Instructions for the task:
Would you transcribe each entry precisely as it stands, setting aside any images?

---

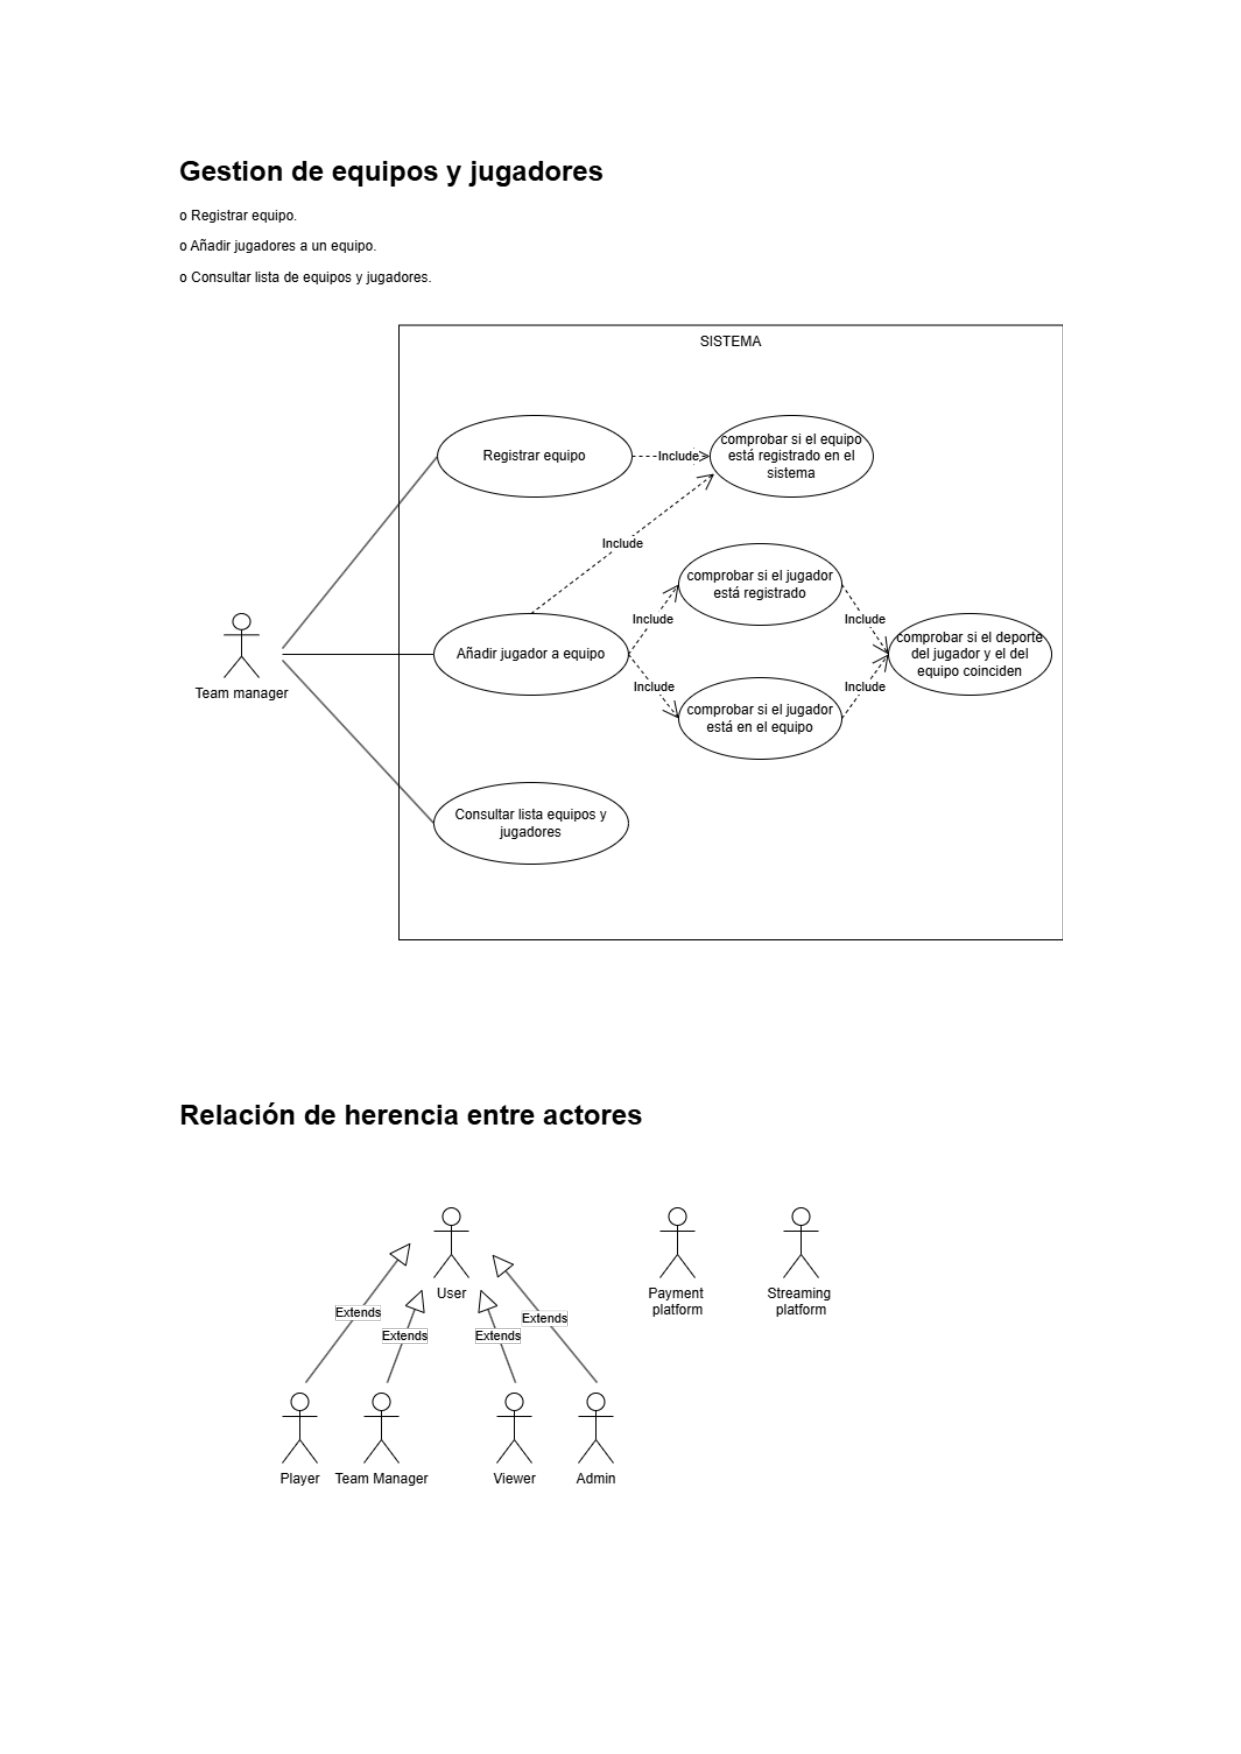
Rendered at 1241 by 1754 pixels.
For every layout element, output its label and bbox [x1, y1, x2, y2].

picture [177, 147, 1063, 1487]
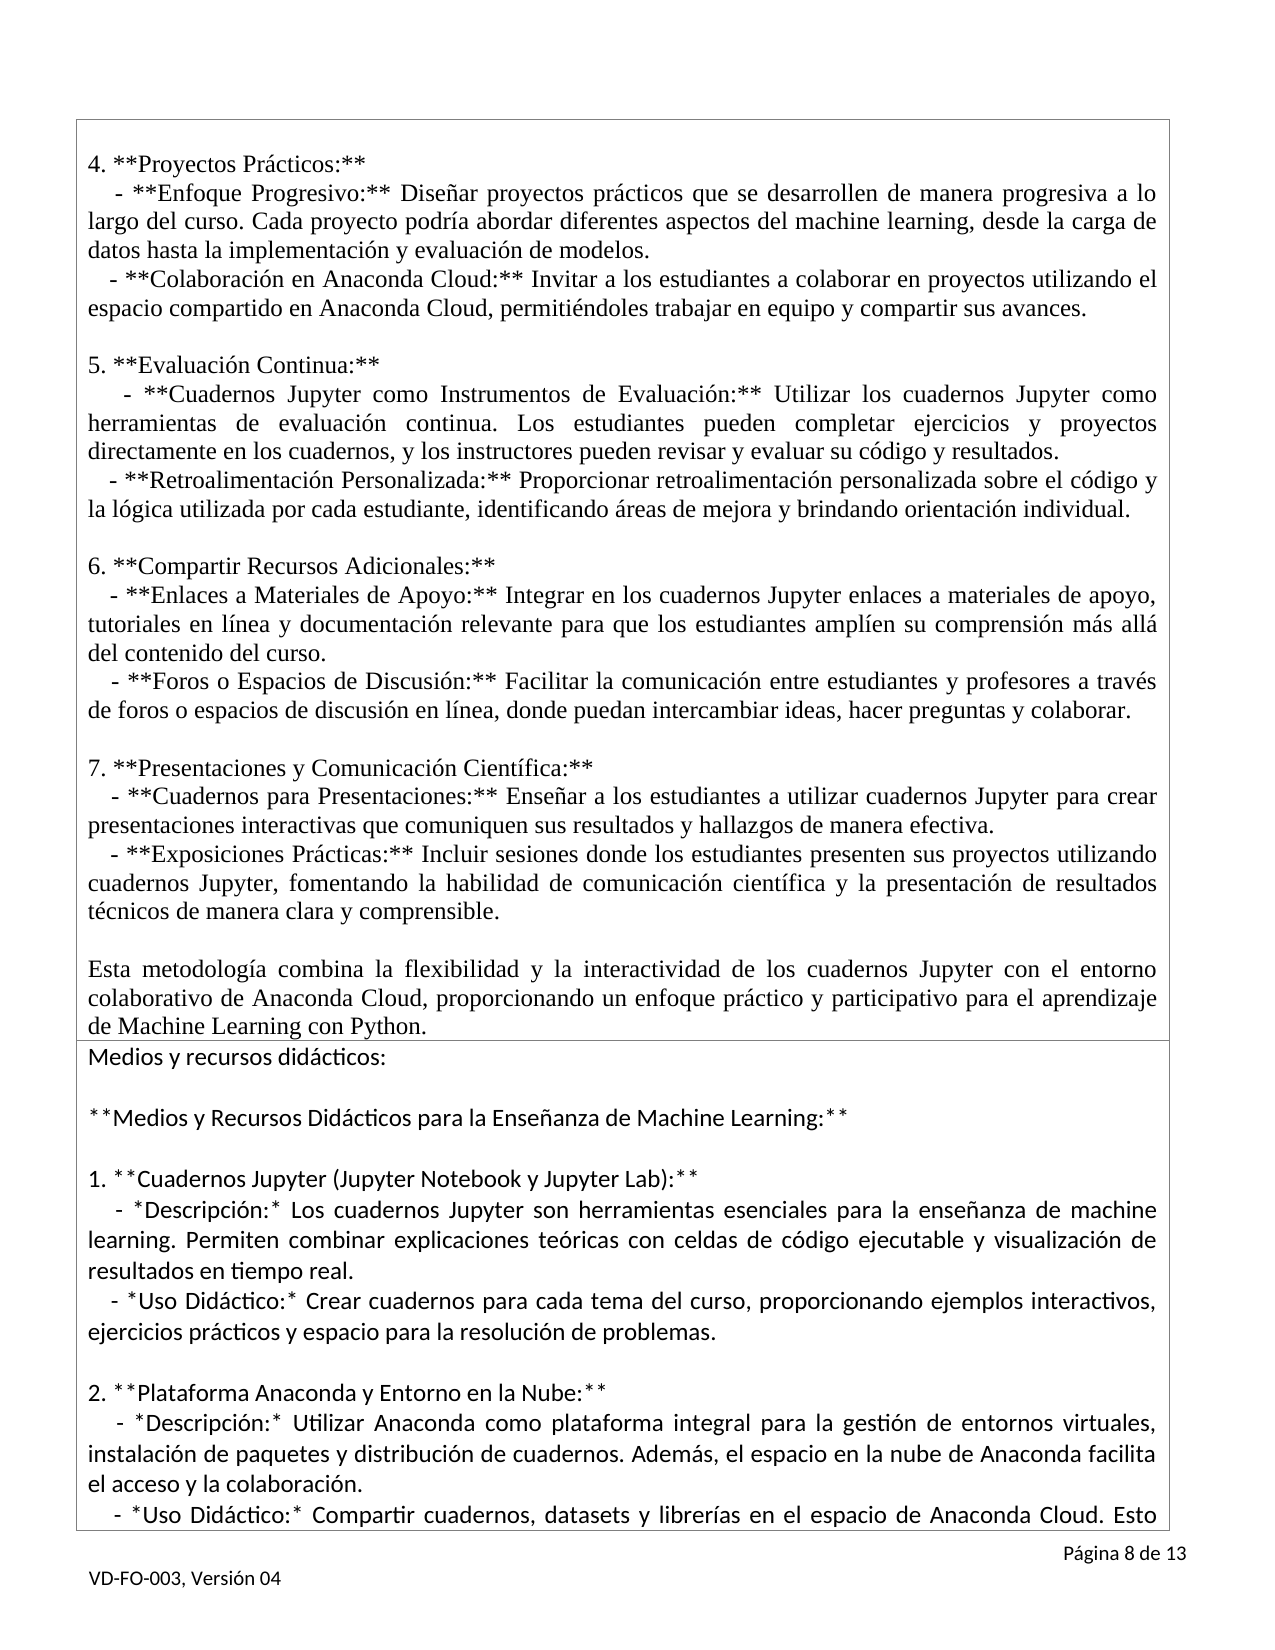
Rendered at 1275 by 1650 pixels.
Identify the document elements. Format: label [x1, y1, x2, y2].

table_cell [77, 1041, 1169, 1529]
table_cell [77, 120, 1169, 1040]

---

Answer space:
Rendered at 1241 by 1754 pixels.
For every layout element, output its label and bbox [x1, y1, x2, y2].

picture [177, 147, 1063, 1487]
Rendered at 1275 by 1650 pixels.
Identify the document elements. Format: label [x1, y1, x2, y2].

table_cell [77, 1041, 1169, 1529]
table_cell [77, 120, 1169, 1040]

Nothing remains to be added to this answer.